Duration is treated as a secondary variable, and the full model is not always optimal for the Duration metric; ⚠️ duration modeling remains an open problem.
It relies on reliable 3D gaze ground-truth (eye tracking × digital twin) and SLAM poses. Obtaining GT 3D gaze in real-world scenes without digital twins is much more difficult.
The model predicts a fixed \(N_f=10\) future gaze points, with no explicit handling of variable-length or variable-timespan predictions.
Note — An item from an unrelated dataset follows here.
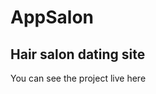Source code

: # AppSalon

## Hair salon dating site

You can see the project live <a src="https://appsalon-codepachi.000webhostapp.com/">here</a>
vs. 2D Image Scanpath Prediction (e.g., TPP-Gaze): These predict gaze sequences on fixed images in pixel coordinates. This paper predicts in cross-frame consistent 3D world coordinates; adapting TPP-Gaze to 3D yields inferior results, proving that static image assumptions do not fit egocentric contexts.
vs. 2D Egocentric Gaze Prediction (e.g., Zhang et al.): These predict gaze in future 2D pixel frames, which implicitly requires head motion prediction and lacks inter-frame interpretability. This paper uses a 3D coordinate system where predicted points are persistent across frames.
vs. Gaze-driven Action Prediction (GazeMotion / GIMO / FICTION): These either predict gaze direction or use coarse voxel 3D outputs. This paper predicts 3D gaze points (not just directions) and does not require body pose measurements, offering finer resolution than voxels.

Rating¶

Novelty: ⭐⭐⭐⭐⭐ First to systematically define and study the 3D scanpath prediction task in egocentric video; canonical frame modeling is a conceptually deep new formulation.
Experimental Thoroughness: ⭐⭐⭐⭐ Comprehensive comparison with heuristics, existing methods, and ablations, though limited to the ADT dataset with relatively small vision-based gains.
Writing Quality: ⭐⭐⭐⭐ Clear explanation of task motivation and coordinate system design; honest analysis of strong baselines.
Value: ⭐⭐⭐⭐ Establishes the 3D task paradigm and first baseline for AR/VR gaze prediction; the frame-of-reference idea is highly transferable.